Sağlıkçı anlatıyor: oğlum ile aynı evde yaşıyor, fakat yan yana gelmiyoruz.

 Aynen, Odadan odaya konuşuyoruz. Mesela o duş yaptığında, hemen çamaşır suyu ile dezenfekte yapıyorum. Ondan sonra ben giriyorum. Öyle bir yerde çalışıyorum ki, bu şekilde karar aldık. Onu korumam lazım

Deniz Çubuk
Deniz Çubuk
Röportaj: Adnan ÖZTÜRK
Röportaj: Adnan ÖZTÜRK

BIELEFELD (Öztürk)

Korona virüsü ile çok yoğun mücadele eden grupların başında, hatta en önde sağlık sektörü geliyor. Doktorlar, hemşireler ve diğer  birimlerde çalışan personeller. Tabii ki, onlarında kimisi; baba, kimisi anne, kimisi eş, sevgili, hatta kimiside aneanne, babaanne veya dede olanlar bile var aralarında. Sektörün içinde her yaştan, her cinsten insanlar bulunuyor.  Bir de bunların çoğu; güler yüzlü tatlı dilli insanlar. Öyle de olmak zorundalar. 
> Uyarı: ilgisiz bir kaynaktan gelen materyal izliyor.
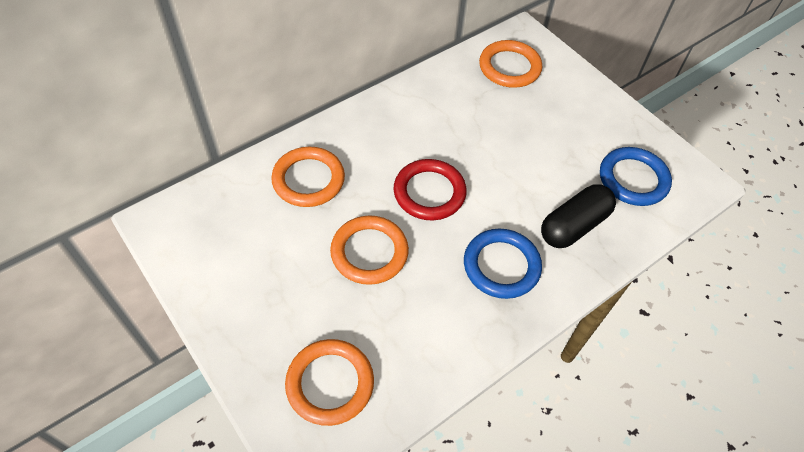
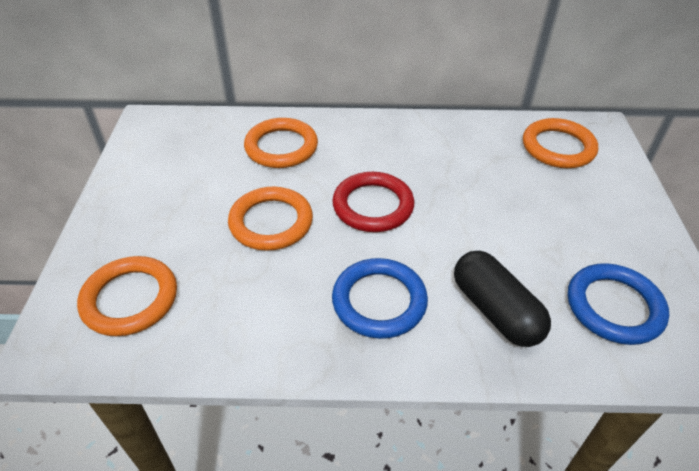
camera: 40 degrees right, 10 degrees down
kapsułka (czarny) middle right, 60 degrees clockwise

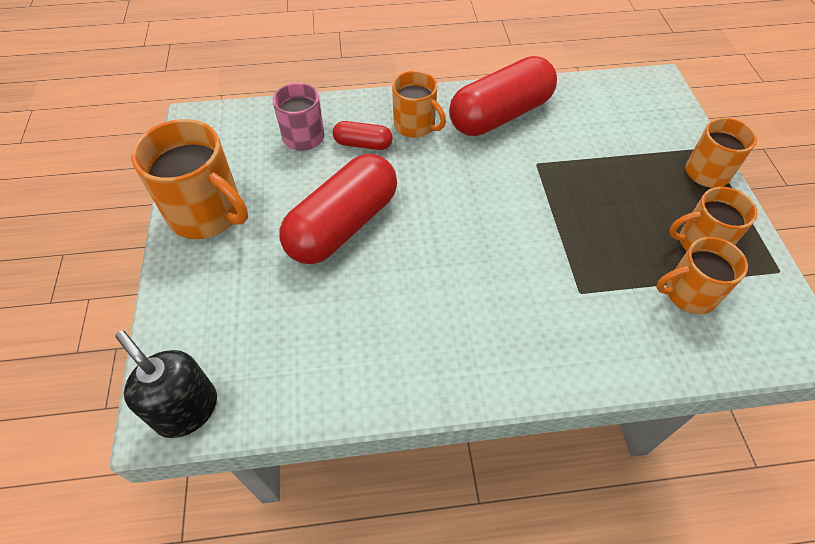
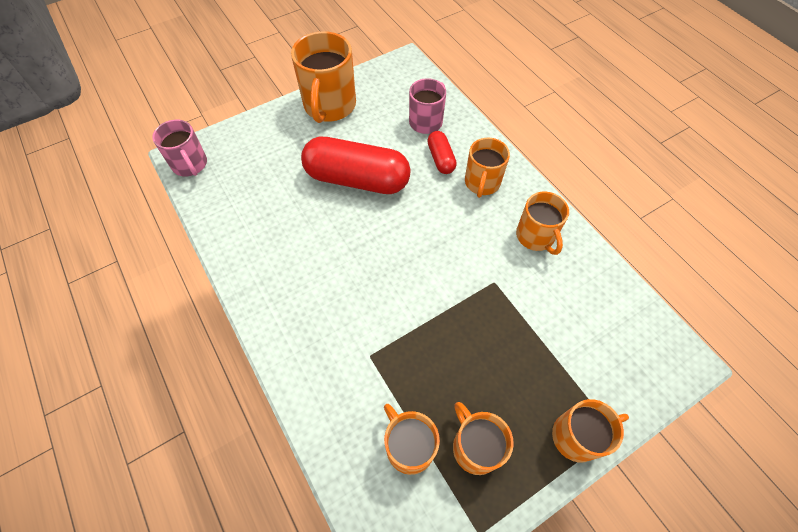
camera: 65 degrees right, 5 degrees up
kapsułka (czerwony) (no. 3 from left) top centre -> kubek (pomarańczowy) (no. 5 from left) middle right
dozownik mydła (czarny) bottom left -> kubek (różowy) (no. 1 from left) top left

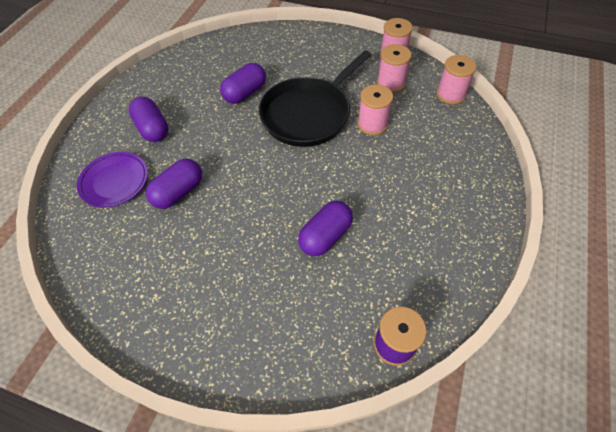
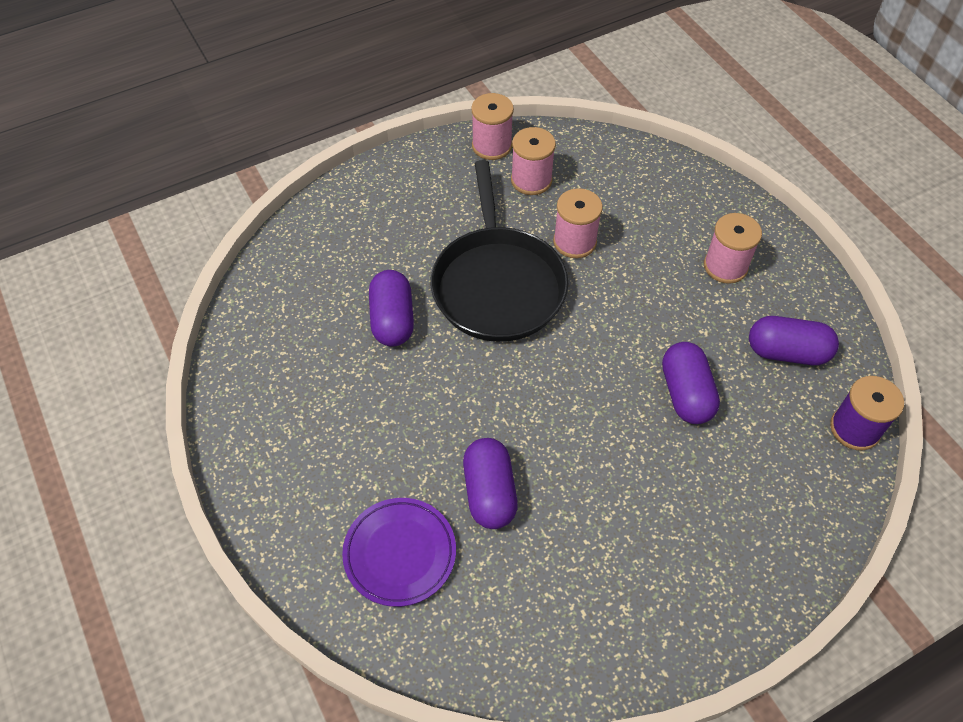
camera: 50 degrees left, 0 degrees up
szpulka (różowy) (no. 4 from left) top right -> szpulka (różowy) (no. 4 from left) middle right, relocated
kapsułka (fioletowy) (no. 1 from left in the first image) top left -> kapsułka (fioletowy) (no. 4 from left) middle right, relocated

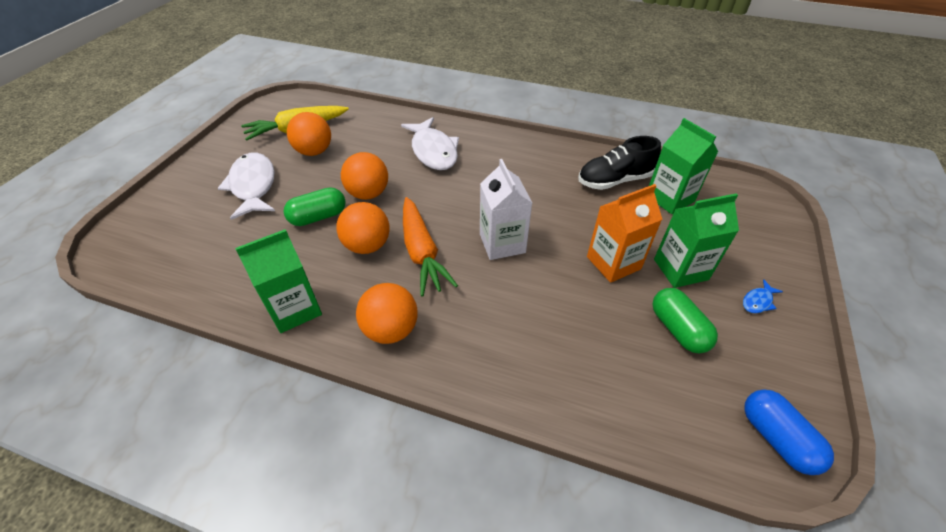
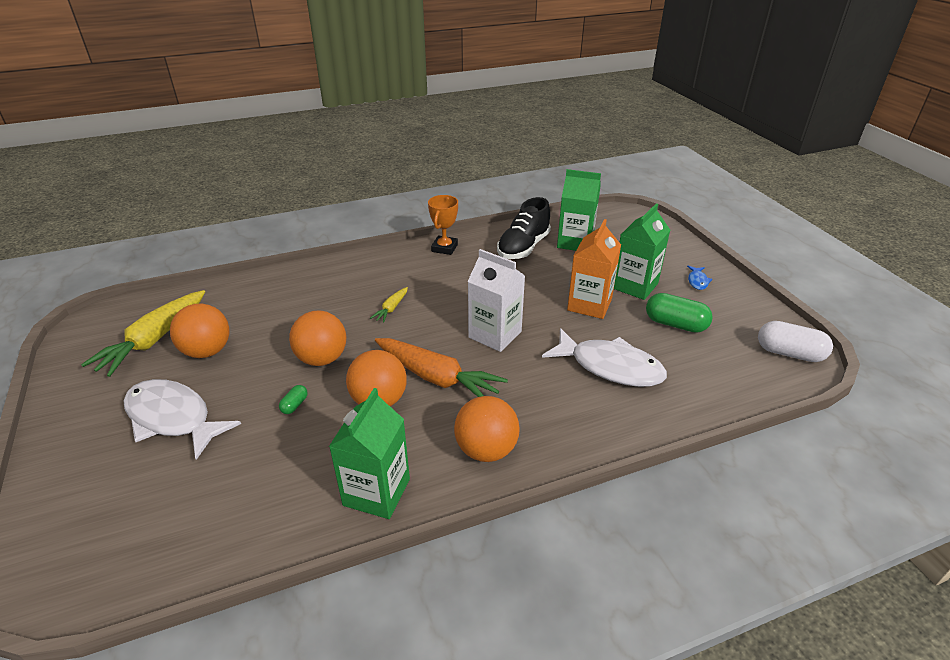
camera: 40 degrees left, 10 degrees down
ryba (biały) (no. 2 from left) top centre -> ryba (biały) (no. 2 from left) centre, relocated
kapsułka (zielony) (no. 1 from left) middle left, x0.48
kapsułka (niebieski) bottom right -> kapsułka (biały) middle right
none -> puchar (pomarańczowy) centre
none -> marchewka (żółty) (no. 2 from left) centre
İşte bunlardan biride Deniz Çubuk. Bir klinikte çalışıyor. Torun sahibi. 34 senedir mesleğin içinde ve severek yapıyor.  Neticede insanlara yardım ediyor. Korona sürecinde de her gün çalışıyor. 

Deniz Çubuk
Deniz Çubuk

YEMEKLERİMİZİ BİLE AYRI ODALARDA YİYORUZ

Kendini, çevreni nasıl koruyorsun, sizde izolasyon tedbirleri aldınız mı? diye ilk sorumu sordum. Şu cevabı aldım: 

Evet, oğlum ile kendi karantinamızı oluşturduk. 4 + 1 dairede yaşıyoruz. Aynı odalarda bulunmuyoruz. İşten eve geldikten sonra elbiselerimi çıkarır, ayakkabımı balkona koyarım. Duşumu alır, elimi güzelce yıkar daha sonrada dezenfekte ederim.
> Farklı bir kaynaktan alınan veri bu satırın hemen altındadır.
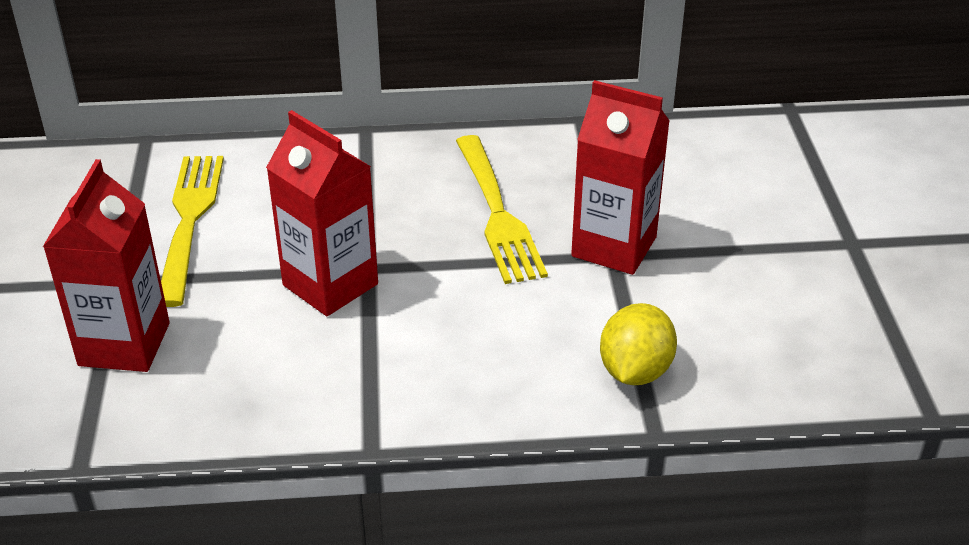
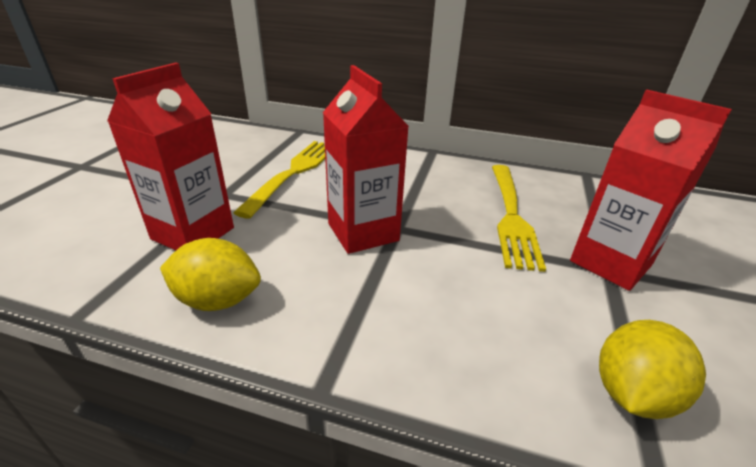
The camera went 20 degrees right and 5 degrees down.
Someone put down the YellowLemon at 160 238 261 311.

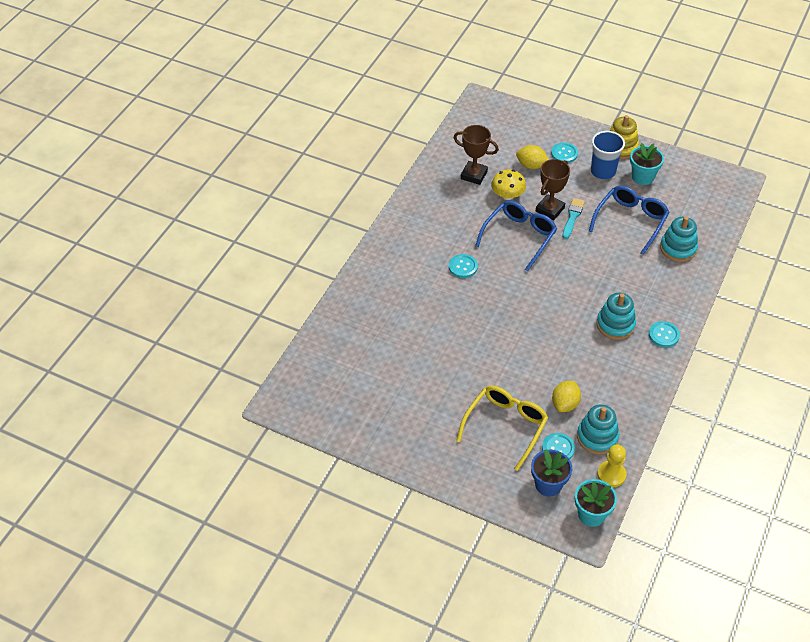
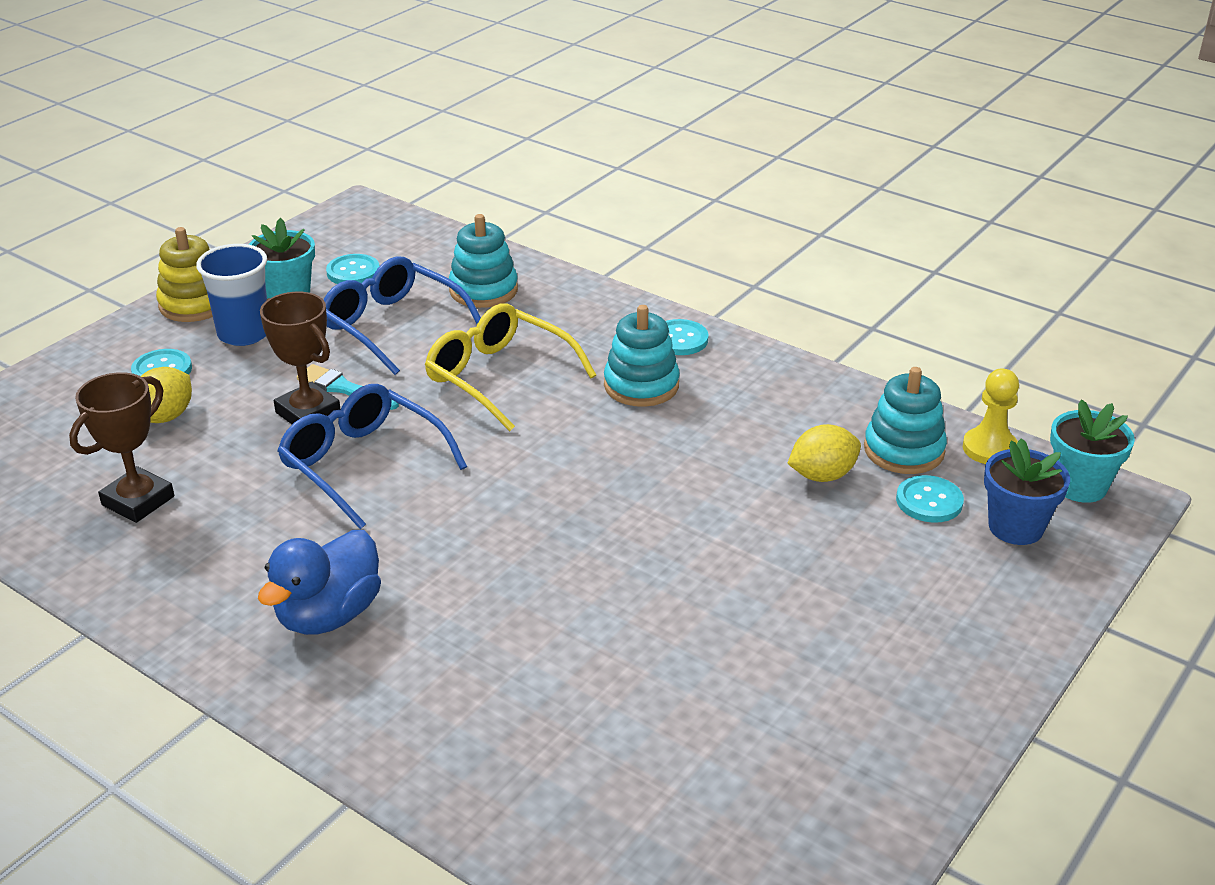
The camera went 80 degrees left and 15 degrees down.
Someone took away the YellowMushroom at 491 169 526 200.
Someone carried the TurquoiseButton from 449 254 478 278 to 326 254 380 284.
Someone rotated the YellowLemon at 552 381 581 412 by 60 degrees counterclockwise.
Someone carried the YellowGlasses from 456 386 548 471 to 425 303 596 431.
Someone put down the BlueDuck at 258 530 381 635.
Oğlun bu kurala uyuyor mu, nasıl karşılıyor?

Oğlum bu dönemde annesine çok yardım ediyor.  Ev de iş yapmaya başladı. Yemekleri o yapıyor. Fakat, beraber yemiyoruz. Herkes tabaklarını alıyor, odasına gidiyor, yemeğini yiyor.

Bu arada hiç görüşmüyor musunuz?

Neticede aynı evdeyiz. Yüksek sesle konuşuyoruz.

Yani odadan odaya öyle mi?

 Aynen, Odadan odaya konuşuyoruz. Mesela o duş yaptığında, hemen çamaşır suyu ile dezenfekte yapıyorum. Ondan sonra ben giriyorum. Öyle bir yerde çalışıyorum ki, bu şekilde karar aldık. Onu korumam lazım. Bu arada evde olduğu için bana çok yardım ediyor. Çamaşır yıkıyor, bulaşık makinasını çalıştırıyor ve boşaltıyor. Eskiden zor yapardı.

Soldan sağa: Sevim Çakır, Filiz Eskau, Deniz Çubuk, Mehtap Şimşek, Ayfer Elik, Sevim Bulut, Sevcan Çetin ve Nurcan Sebahtin.
Soldan sağa: Sevim Çakır, Filiz Eskau, Deniz Çubuk, Mehtap Şimşek, Ayfer Elik, Sevim Bulut, Sevcan Çetin ve Nurcan Sebahtin.

EN ÇOK ARKADAŞ GRUBUMUZU ÖZLEDİM

Bir şağlıkcı olarak ne düşünüyorsunuz, koronadan ne zaman kurtuluruz?

Biraz daha sabır… düzene girecek…

Yani eskisi gibi gidip gelmeler olacak mı? 

Evet ama, herkes biraz daha dikkatli olacak.  Vurdum çayıra mevlam kayıra olmayacak. Bir araya tabii ki geleceğiz. En azından ben öyle düşünüyorum. İnsanlar birbirlerini çok özledi. Hasret kaldık. Bazı arkadaşlar burnumda tütüyor!.

 O zaman son sorum şu olsun;  en çok kimi özlediniz?

Arkadaş grubumu çok özledim. Ayda bir biraraya geliyor, aktivite yapıyorduk. En son 8 Mart Dünya Kadınlar Günü münasebetiyle toplanmıştık. O günden sonra da görüşmedik zaten.